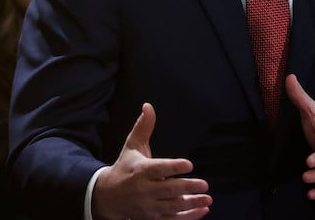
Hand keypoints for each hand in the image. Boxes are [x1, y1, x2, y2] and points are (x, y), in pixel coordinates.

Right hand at [91, 103, 211, 219]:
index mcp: (140, 170)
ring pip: (171, 207)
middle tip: (204, 184)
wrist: (107, 196)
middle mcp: (143, 189)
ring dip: (191, 204)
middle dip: (187, 187)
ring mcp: (147, 206)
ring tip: (207, 198)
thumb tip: (148, 106)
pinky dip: (187, 217)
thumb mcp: (132, 146)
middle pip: (168, 189)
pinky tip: (202, 210)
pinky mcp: (150, 218)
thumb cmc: (125, 167)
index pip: (159, 168)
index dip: (174, 167)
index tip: (189, 164)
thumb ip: (143, 127)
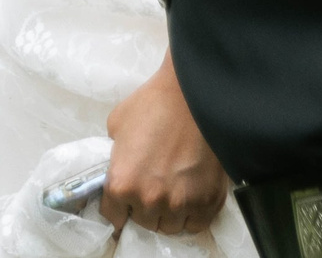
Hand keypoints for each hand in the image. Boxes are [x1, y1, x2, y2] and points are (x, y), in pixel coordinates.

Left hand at [102, 52, 227, 236]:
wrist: (193, 96)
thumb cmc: (152, 104)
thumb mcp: (117, 125)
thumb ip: (116, 154)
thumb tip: (122, 165)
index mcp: (122, 184)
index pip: (113, 216)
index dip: (118, 207)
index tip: (124, 201)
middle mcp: (150, 201)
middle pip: (143, 222)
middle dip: (144, 207)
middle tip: (152, 188)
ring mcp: (181, 204)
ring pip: (170, 226)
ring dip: (169, 213)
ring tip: (173, 192)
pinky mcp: (208, 202)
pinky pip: (196, 224)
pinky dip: (192, 215)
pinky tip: (190, 198)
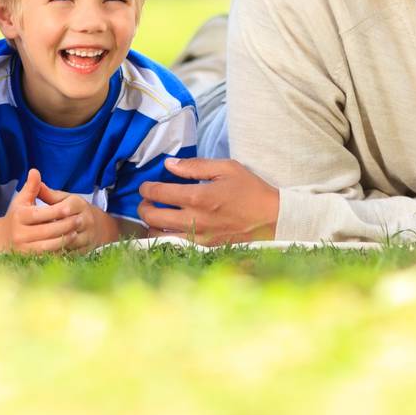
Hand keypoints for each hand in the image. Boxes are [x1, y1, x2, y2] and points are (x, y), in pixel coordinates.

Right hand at [0, 169, 85, 254]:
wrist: (3, 239)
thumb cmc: (17, 216)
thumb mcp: (22, 200)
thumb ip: (31, 187)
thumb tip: (35, 171)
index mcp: (19, 217)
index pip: (40, 214)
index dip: (56, 211)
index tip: (69, 208)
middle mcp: (20, 234)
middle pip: (47, 231)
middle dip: (65, 225)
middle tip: (80, 220)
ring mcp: (24, 249)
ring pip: (49, 245)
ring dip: (65, 239)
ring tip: (77, 231)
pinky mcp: (29, 259)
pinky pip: (48, 256)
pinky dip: (60, 250)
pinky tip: (69, 243)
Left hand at [34, 178, 118, 252]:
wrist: (95, 225)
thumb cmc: (72, 209)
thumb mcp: (62, 198)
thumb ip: (48, 193)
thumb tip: (33, 176)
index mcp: (79, 203)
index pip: (65, 208)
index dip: (50, 213)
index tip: (35, 218)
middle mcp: (86, 219)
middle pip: (68, 225)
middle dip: (50, 229)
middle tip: (32, 232)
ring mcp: (88, 235)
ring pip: (70, 240)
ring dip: (54, 243)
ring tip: (37, 243)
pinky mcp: (87, 249)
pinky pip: (72, 252)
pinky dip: (60, 253)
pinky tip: (46, 253)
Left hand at [136, 157, 278, 245]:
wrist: (273, 219)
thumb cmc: (251, 190)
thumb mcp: (226, 168)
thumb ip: (195, 166)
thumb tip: (169, 164)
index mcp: (198, 197)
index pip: (158, 193)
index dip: (146, 188)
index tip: (146, 186)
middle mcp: (194, 220)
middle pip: (152, 216)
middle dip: (142, 206)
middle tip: (146, 201)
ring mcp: (198, 238)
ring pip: (159, 236)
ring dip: (151, 225)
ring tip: (155, 216)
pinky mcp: (204, 250)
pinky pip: (175, 248)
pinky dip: (165, 239)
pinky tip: (168, 231)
######
> [What to produce]: Show every line of the listing in which the string "hand" can be found.

> [Written response]:
Hand keypoints for each hand in the image. Boxes are [x1, y1, x2, y2] and points are (x, y), in pixel coordinates.
Right hand at [91, 103, 211, 219]:
Hand keypoints for each hand in the image. Boxes are [x1, y1, x2, y2] and points are (x, y), in pixel coordinates.
Left hand at [102, 52, 227, 236]:
Hand keypoints for each hand in the image. Boxes are [x1, y1, x2, y2] and points are (x, y), in pixel coordinates.
Right hand at [0, 169, 85, 254]:
Left hand at [34, 178, 118, 252]:
Left hand at [136, 157, 278, 245]:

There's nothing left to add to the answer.